Mastering proper software architecture is key to creating software that can eventually evolve into microservices when there is a valid reason to.
Valid reasons
- Scaling teams
- Optimizing runtime costs (after your application starts making money)
Yep, that's it. But what about spaghetti-code you ask?
Spaghetti-code misconception
Let me explain why microservices do not solve spaghetti-code and even introduce spaghetti-code that is more vicious because you do not see it at compile time.
Bad software design leads to messy dependencies in your code. Making a change in a single file requires a cascade of changes in other files. This is caused by bad design, and it's easier to deal with in a monolith, where an IDE and compiler will help you make all necessary changes.
Dependencies do not disappear in a distributed environment, you just do not recognize them anymore. You will start working on nasty bugs after you changed a feature in one service that leads to a bug in another service.
These bugs happen because the services have some kind of business related dependency and interact with each other. Having tightly coupled microservices is the worst kind of spaghetti-code and ends up with bugs and poor performance, with the additional complexity that these dependencies are now hidden in a distributed environment. If someone argues microservices remove spaghetti-code by eliminating dependencies, they are just plain wrong.
Microservice architecture done wrong
Symptoms of a badly designed microservice architecture:
- Multiple services have to be deployed at once because a shared library has been updated
- Failure in one microservice leads to cascading failures in others
- Implementing a new feature requires changes to multiple microservices
- Stalling a deployment until another microservice has been deployed
If your microservices are strongly coupled, you will have to deploy them as a monolith. This is a common pitfall. Microservices do not solve the issues most companies have. Many developers think that microservices solve bad software design, but in fact, they make it much worse.
Focus on software architecture
The beauty of microservices is that they can be adopted gradually. If you learn and apply software architecture, you can extract parts of your software as microservices with ease. It does not require gigantic upfront planning of how the overall application might work, you just have to create properly designed software, and after you have implemented plenty of features, you can extract a part of it and give it to another team or optimize its runtime cost.
All software architectures have a simple layering concept in common. Have layers where each layer is only dependent upon the next inner layer.

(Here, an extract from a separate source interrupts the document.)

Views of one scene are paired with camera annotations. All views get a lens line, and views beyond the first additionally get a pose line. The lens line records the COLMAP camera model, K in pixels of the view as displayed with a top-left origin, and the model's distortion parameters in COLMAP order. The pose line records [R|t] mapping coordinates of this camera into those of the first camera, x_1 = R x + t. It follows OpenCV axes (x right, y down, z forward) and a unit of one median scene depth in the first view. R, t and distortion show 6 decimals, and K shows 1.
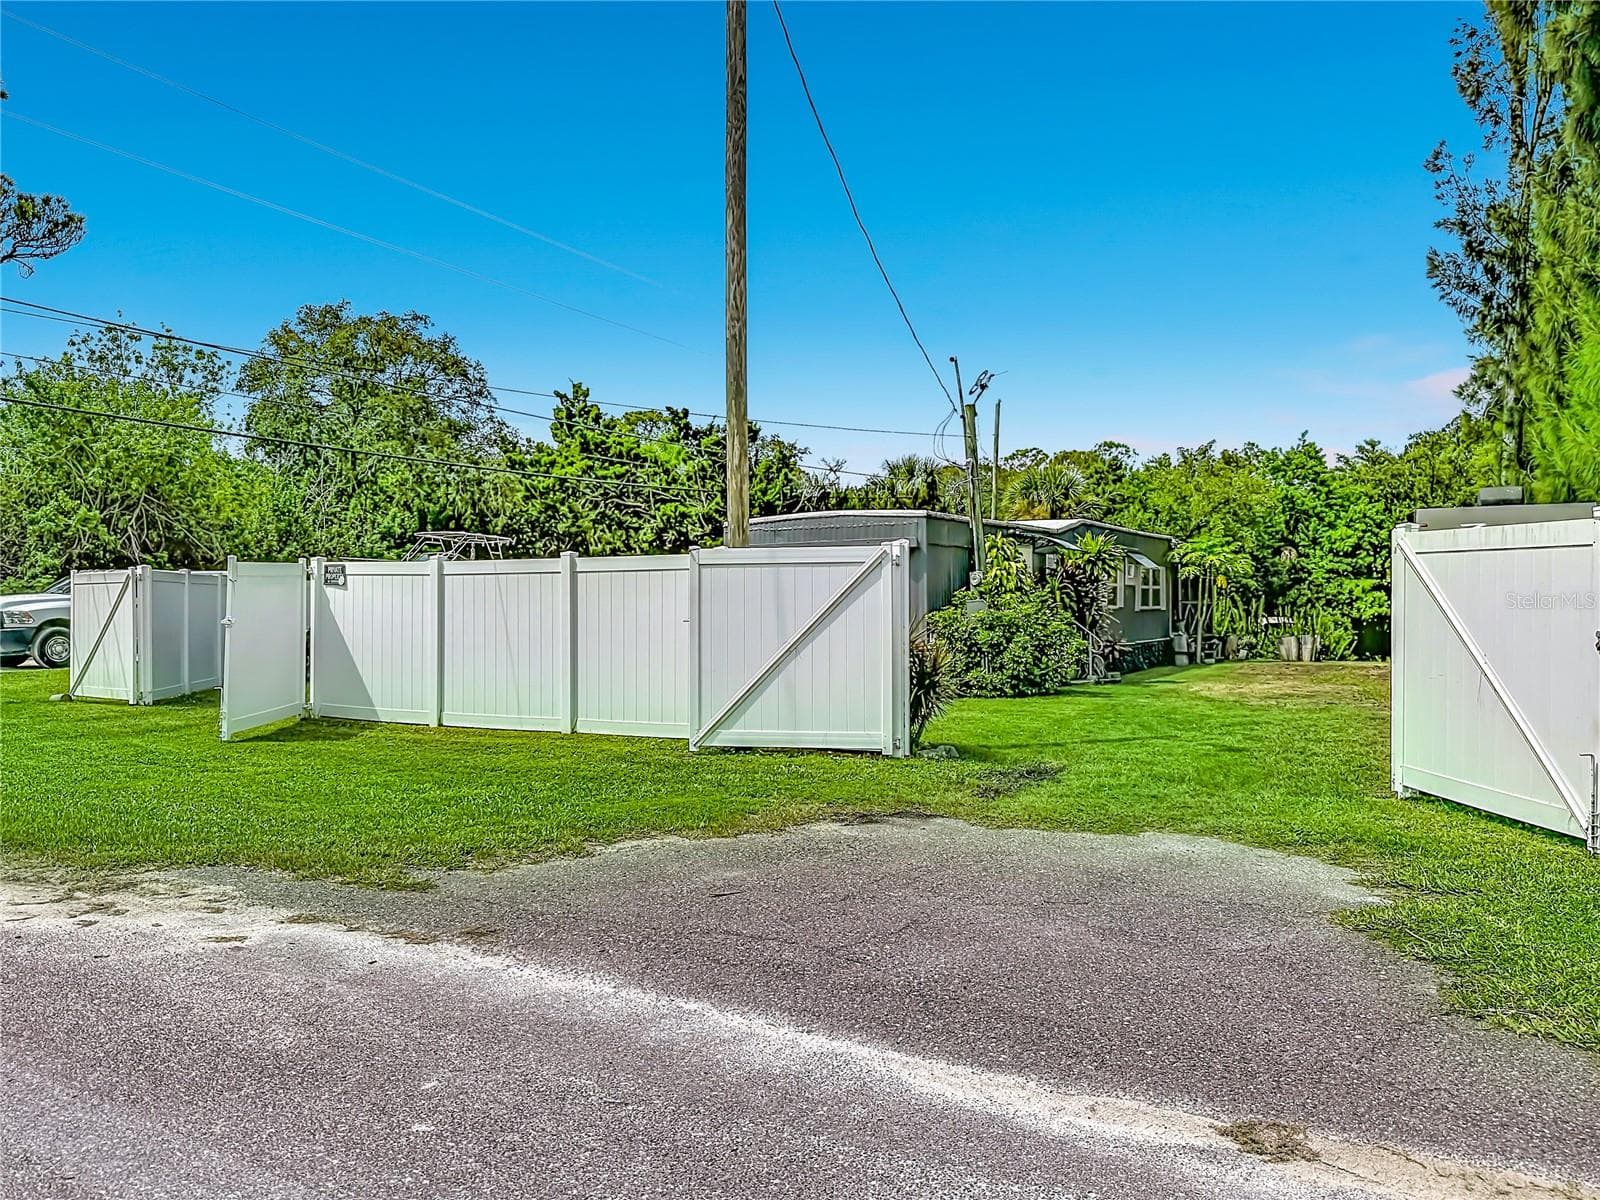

To cross from an inner layer to an outer layer, introduce interfaces. That's it.
If your use cases and business entities do not rely on specific frameworks or libraries, it is easy to extract them into a new microservice.

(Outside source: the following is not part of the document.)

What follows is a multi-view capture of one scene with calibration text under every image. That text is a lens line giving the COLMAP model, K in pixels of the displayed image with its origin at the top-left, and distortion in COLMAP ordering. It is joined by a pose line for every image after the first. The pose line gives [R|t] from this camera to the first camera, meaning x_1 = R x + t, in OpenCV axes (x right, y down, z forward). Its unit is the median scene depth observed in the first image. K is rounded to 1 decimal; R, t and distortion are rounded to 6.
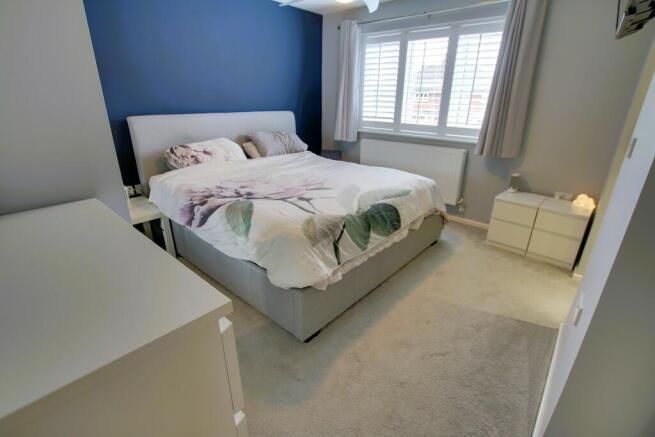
lens RADIAL K [[305.3, 0, 327.5], [0, 305.3, 218.5], [0, 0, 1]] dist [0.000016, -0.000017]
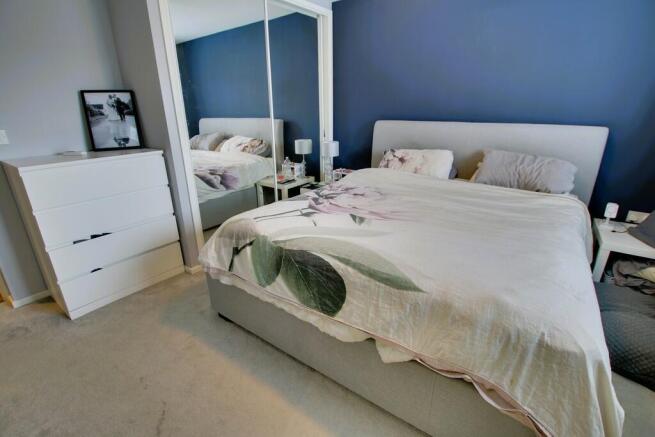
lens RADIAL K [[310.0, 0, 327.5], [0, 310.0, 218.5], [0, 0, 1]] dist [0.000720, 0.000063]
pose [[0.097010, 0.327887, -0.939723, 0.785812], [-0.357542, 0.892630, 0.274546, -0.319197], [0.928845, 0.309357, 0.203828, 0.856479]]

Please read about the following software architectures. This list is my recommended reading order as progressively new concepts are introduced, but all you need to really understand is the first one:
- Ports and adapters / Hexagonal architecture
- Clean architecture
- Domain driven design
If you understand software architecture, you will create easy to maintain and highly adaptive software. Software development is about handling dependencies correctly. Keeping your business logic technology independent will enable you to adopt anything you like whenever it makes sense, e.g., different frameworks, technologies or even new system architectures like microservices.
Conclusion
Just start with a small team on a monolith. Focus on learning and implementing proper software architecture, which enables you to easily adopt tools to solve problems when they come up. Please do not fall into the trap of focussing on tools too much it is not what your software is about, they are tools after all.